Serena Williams remains in search of a record-equalling 24th Grand Slam title, but former British number one Tim Henman believes drawing level with Margaret Court will be a tough ask for the US star.
Williams last won a major at the Australian Open in 2017 and has lost four Slam finals since then. What seemed like an inevitably has slowly begun to seem more improbable and the American’s task is getting progressively tougher.
Having been plagued with injuries this year, she reached the semi-finals in Melbourne, but could only battle to the fourth round of Roland-Garros and lost her opening match at Wimbledon.
Henman, who won 11 singles titles during his career, previously stated at the beginning of 2021 that he believed Williams had the physical capability to win another major.
Now though, he has conceded this belief was centred around her challenging at Wimbledon on her favoured surface. The 39-year-old is arguably the biggest hitter the women’s game has ever seen, but fitness struggles have rendered her unable to harness this power.
Having pulled out the Southern and Western Open last week with a leg injury, Henman thinks winning another major is too much of an ask.
Speaking to GiveMeSport Women, he said: “Going into New York, a big question mark is around her fitness. As has been the case with [Roger] Federer, she’s not getting any younger. So, whereas I did probably have that belief at the beginning of the year, I think it’s a step too far now.”
The former US Open semi-finalist also stressed that Williams’ physical decline has happened at a time when the rest of the women’s game is continuing to strengthen. With the likes of Ashleigh Barty, Naomi Osaka and Aryna Sabalenka setting the benchmark, Williams’ task has become even harder.
“When you look at it, there’s a long list of other great female players. The standard, the quality, the athletic ability of so many of them is just so high and I think the strength and depth of the women’s game is better than it’s ever been.
“You know Serena can absolutely still contend if she’s fit, but do I think she can win another Grand Slam singles title? Right now I don’t.”
Williams has been forced to manage her schedule carefully –– choosing to focus on majors and missing the majority of other WTA tour events.
Henman says the 23-time Slam winner recognises the importance of match practise, but stressed that it’s just not possible for her to put her body through that workload anymore.
“She’s been around long enough and is experienced enough to know that matchplay and match fitness is very very important. You can practice and train and do all that work as much as you like but there’s no substitute for tournament time and match competition.

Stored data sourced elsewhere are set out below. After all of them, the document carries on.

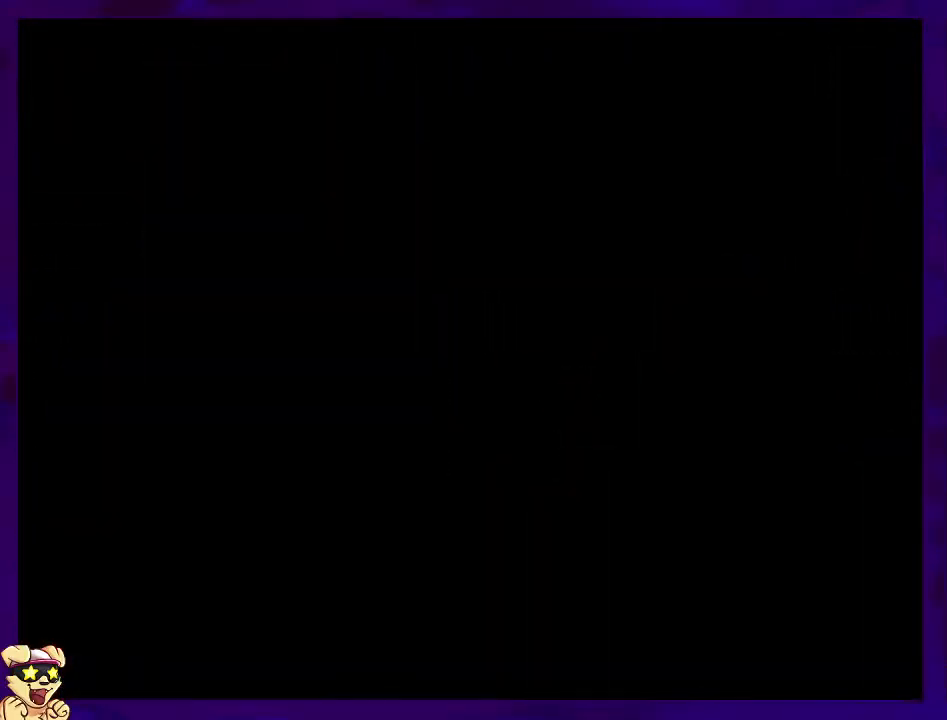
{"buttons": ["X", "DPAD_RIGHT"], "events": []}
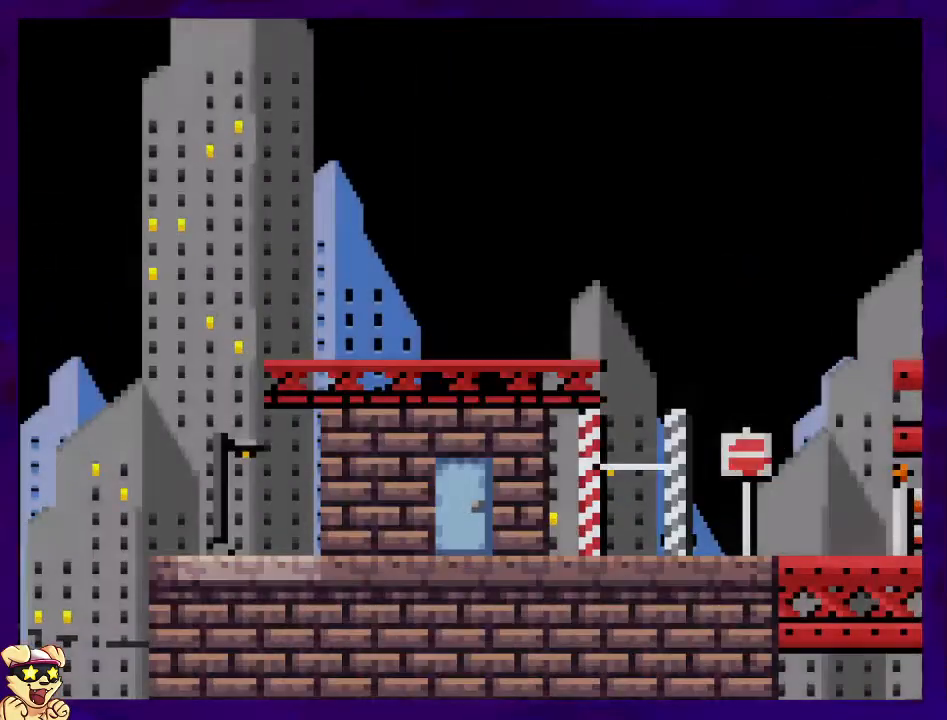
{"buttons": ["X", "DPAD_RIGHT"], "events": []}
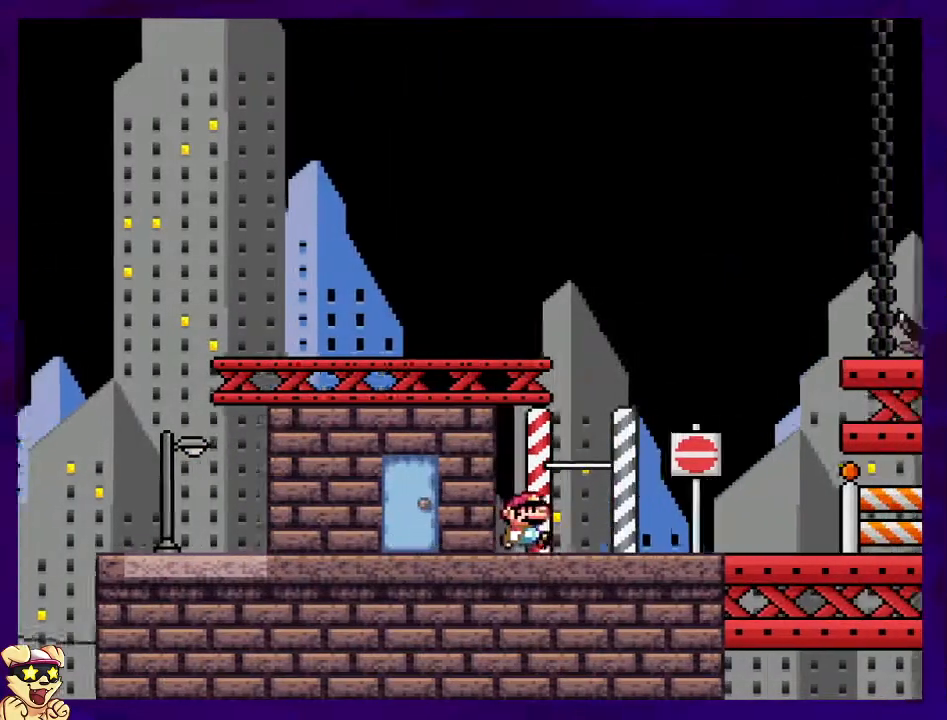
{"buttons": ["X", "DPAD_RIGHT"], "events": []}
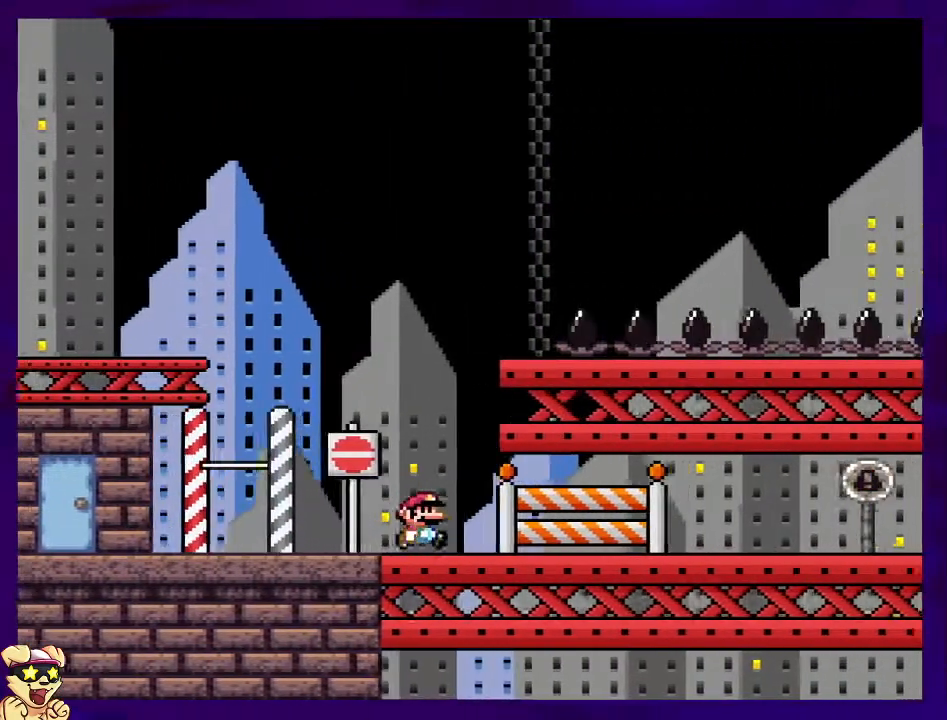
{"buttons": ["X", "DPAD_RIGHT"], "events": []}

“So in an ideal world, she would like to be playing a few events in the lead up to the Slams, but that just hasn’t been possible because of injuries.”
In truth, the odds do seem stacked against the American right now. Her fitness is proving more challenging and the competition is only getting stronger.
Yet, this will only strengthen her resolve and determination. And if anyone can do it at almost 40 years of age, Serena Williams is the one.